A metal water hand pump mounted on a concrete bed amongst greenery and shrubs
A metal water hand pump mounted on a concrete bed amongst greenery and shrubs

Manually operated water pumps are the only source of domestic water in some parts of Ethiopia's Central Rift Valley

Authors: Amare Bantider, Bamlaku Tadesse, Adey Nigatu Mersha, Gete Zeleke, Taye Alemayehu, Mohsen Nagheeby and Jaime Amezaga

Abstract: As is the case elsewhere in the world, water governance in Ethiopia is a by-product of a complex set of various global and local socio-political, economic, and ecological discourses and narratives. However, the many competitive and often conflicting discourses on shaping water governance in the Ethiopian Central Rift Valley (CRV) have not been examined and chronicled.
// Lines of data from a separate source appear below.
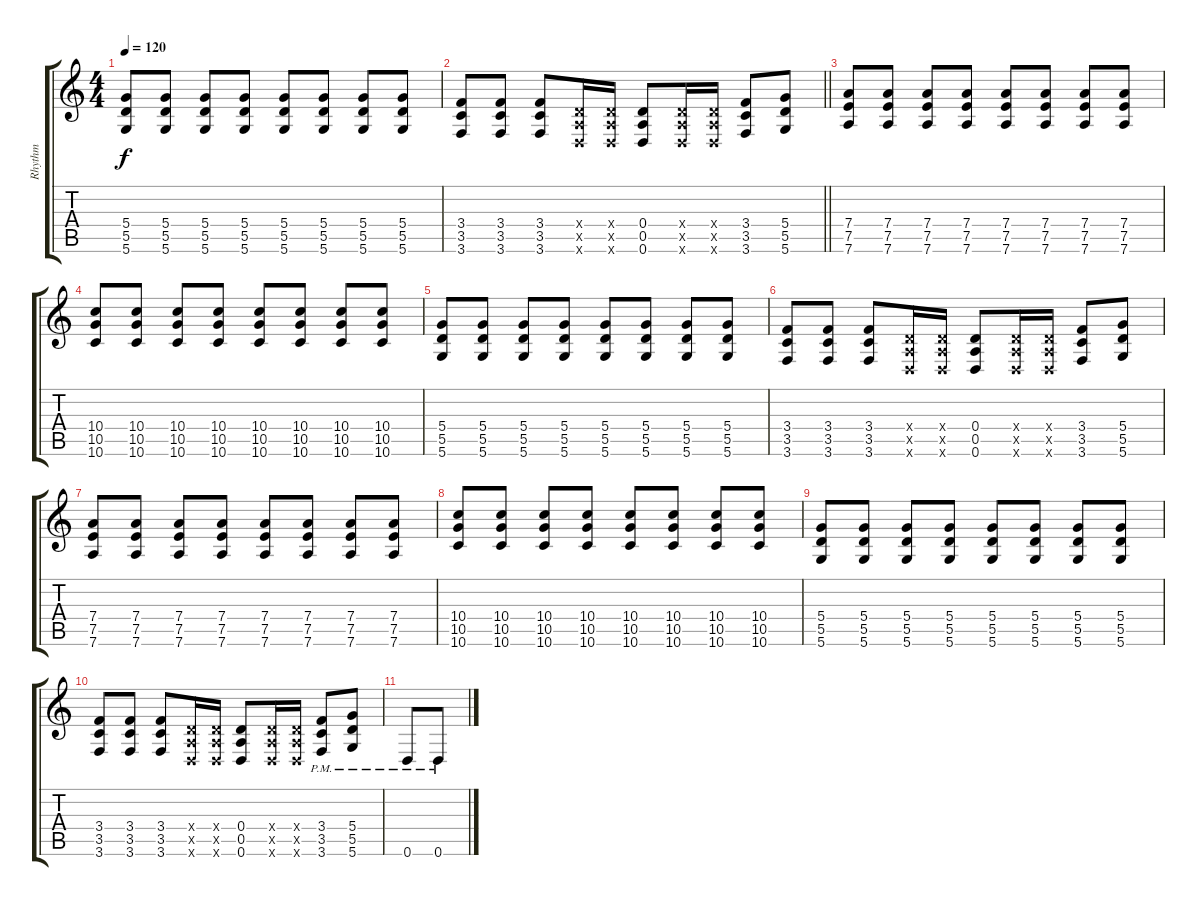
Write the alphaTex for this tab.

\track ("Rhythm" "Rhythm") {instrument overdrivenguitar}
\staff {score tabs}
\tuning (E4 B3 G3 D3 A2 D2) {hide}
\ts (4 4)
\tempo 120
\clef g2
\ks c
(5.4 5.5 5.6).8{dy f} (5.4 5.5 5.6).8 (5.4 5.5 5.6).8 (5.4 5.5 5.6).8 (5.4 5.5 5.6).8 (5.4 5.5 5.6).8 (5.4 5.5 5.6).8 (5.4 5.5 5.6).8 |
\barLineRight lightlight
(3.4 3.5 3.6).8 (3.4 3.5 3.6).8 (3.4 3.5 3.6).8 (0.4{x} 0.5{x} 0.6{x}).16 (0.4{x} 0.5{x} 0.6{x}).16 (0.4 0.5 0.6).8 (0.4{x} 0.5{x} 0.6{x}).16 (0.4{x} 0.5{x} 0.6{x}).16 (3.4 3.5 3.6).8 (5.4 5.5 5.6).8 |
(7.4 7.5 7.6).8 (7.4 7.5 7.6).8 (7.4 7.5 7.6).8 (7.4 7.5 7.6).8 (7.4 7.5 7.6).8 (7.4 7.5 7.6).8 (7.4 7.5 7.6).8 (7.4 7.5 7.6).8 |
(10.4 10.5 10.6).8 (10.4 10.5 10.6).8 (10.4 10.5 10.6).8 (10.4 10.5 10.6).8 (10.4 10.5 10.6).8 (10.4 10.5 10.6).8 (10.4 10.5 10.6).8 (10.4 10.5 10.6).8 |
(5.4 5.5 5.6).8 (5.4 5.5 5.6).8 (5.4 5.5 5.6).8 (5.4 5.5 5.6).8 (5.4 5.5 5.6).8 (5.4 5.5 5.6).8 (5.4 5.5 5.6).8 (5.4 5.5 5.6).8 |
(3.4 3.5 3.6).8 (3.4 3.5 3.6).8 (3.4 3.5 3.6).8 (0.4{x} 0.5{x} 0.6{x}).16 (0.4{x} 0.5{x} 0.6{x}).16 (0.4 0.5 0.6).8 (0.4{x} 0.5{x} 0.6{x}).16 (0.4{x} 0.5{x} 0.6{x}).16 (3.4 3.5 3.6).8 (5.4 5.5 5.6).8 |
(7.4 7.5 7.6).8 (7.4 7.5 7.6).8 (7.4 7.5 7.6).8 (7.4 7.5 7.6).8 (7.4 7.5 7.6).8 (7.4 7.5 7.6).8 (7.4 7.5 7.6).8 (7.4 7.5 7.6).8 |
(10.4 10.5 10.6).8 (10.4 10.5 10.6).8 (10.4 10.5 10.6).8 (10.4 10.5 10.6).8 (10.4 10.5 10.6).8 (10.4 10.5 10.6).8 (10.4 10.5 10.6).8 (10.4 10.5 10.6).8 |
(5.4 5.5 5.6).8 (5.4 5.5 5.6).8 (5.4 5.5 5.6).8 (5.4 5.5 5.6).8 (5.4 5.5 5.6).8 (5.4 5.5 5.6).8 (5.4 5.5 5.6).8 (5.4 5.5 5.6).8 |
(3.4 3.5 3.6).8 (3.4 3.5 3.6).8 (3.4 3.5 3.6).8 (0.4{x} 0.5{x} 0.6{x}).16 (0.4{x} 0.5{x} 0.6{x}).16 (0.4 0.5 0.6).8 (0.4{x} 0.5{x} 0.6{x}).16 (0.4{x} 0.5{x} 0.6{x}).16 (3.4{pm} 3.5{pm} 3.6{pm}).8 (5.4{pm} 5.5{pm} 5.6{pm}).8 |
0.6{pm}.8 0.6{pm}.8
This paper investigates the different discourses, narratives, and debates of water governance and their implications for satisfying the growing demand for water. The study was grounded in political economy and political ecology theoretical frameworks. Data were collected through literature surveys and intensive fieldwork and were analysed following a discourse analysis and using narrative analysis techniques. The study found that the dominant competing discourses that have greatly influenced water governance in the CRV focus on decentralisation, water-centred development, marketisation, land/water degradation, climate change, water scarcity, and weak water governance. We suggest that the analysis and documentation of the diverse narratives and discourses from multiple perspectives could help to unravel the complex nature of water governance in the CRV and lay the foundation for attempts to implement sustainable water resource management in the region.